Texto en estudio:
━━━━
OPINION

Las sillas que ahora nadie ocupa

La muerte de Sandra Colo es como un “déjá vu” (sentir que se ha experimentado previamente una situación nueva), en el cual ayer y hoy, se confunden. Son una cruda y dolorosa realidad. Tan inexplicable como indiscutible.
Hace doce años, en rigor, la madrugada del 16 de enero de 2000, en el corazón de nuestra ciudad, mientras una larga fila de vehículos, cuyos ocupantes habían terminado de cenar, se preparaban para salir a dar unas vueltas, paralelamente, otra realidad más cruda y brutal iba a difundirse como reguero de pólvora.
El cuerpo de una joven, de sólo 23 años, era encontrado -por su hermano y un empleado de la firma aseguradora Unión Berckley, después de intensas horas de búsqueda.  
Era Claudia Colo.
La joven había sido salvajemente asesinada. Un golpe certero en la cabeza y un cable alrededor de su cuello, habían sellado su trágica suerte.
El asesino la había introducido en una bolsa negra de consorcio y dejado a la entrada de la cocina del local que ocupaba la compañía de seguros.
━━━━
Datos mostrados:
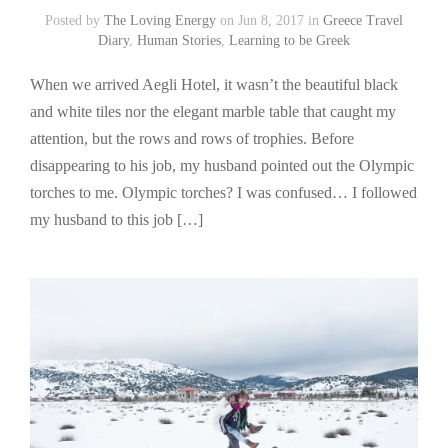
Posted by
The Loving Energy
on Jun 8, 2017 in
Greece Travel
Diary
,
Human Stories
,
Learning to be Greek
When we arrived Aegli Hotel, it wasn’t the beautiful black
and white tiles nor the elegant marble table that caught my
attention, but the rows and rows of trophies. Before
disappearing to his job, my husband pointed out the Olympic
torches to me. Olympic torches? I was confused… I followed
my husband to this job […]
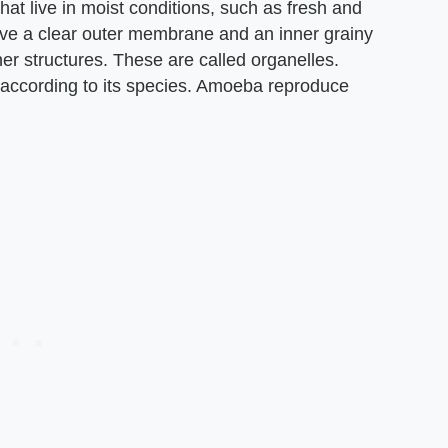
at live in moist conditions, such as fresh and
have a clear outer membrane and an inner grainy
ner structures. These are called organelles.
according to its species. Amoeba reproduce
━━━━
Tareas y ejercicios:
1. Responde estas preguntas sobre el texto en estudio:
(a) ¿Qué edad tenía la joven cuyo cuerpo fue encontrado?
(b) ¿Quiénes encontraron el cuerpo?
(c) ¿Dónde dejó el asesino la bolsa con el cuerpo?
2. Según el texto en estudio, ¿por qué la muerte de Sandra Colo se parece a sentir que ya se ha vivido antes una situación nueva? Responde en una o dos oraciones.
3. ¿Cómo quedaría en forma de lista el párrafo del texto en estudio que empieza con "La joven había sido salvajemente asesinada"?

Respuestas en orden:
1.
(a) Tenía 23 años.
(b) Lo encontraron su hermano y un empleado de la firma aseguradora Unión Berckley.
(c) La dejó a la entrada de la cocina del local que ocupaba la compañía de seguros.

2. Porque en ella el ayer y el hoy se confunden. La nueva muerte parece repetir una realidad ya vivida.

3.
- La joven fue asesinada salvajemente.
- Recibió un golpe certero en la cabeza.
- Tenía un cable alrededor del cuello.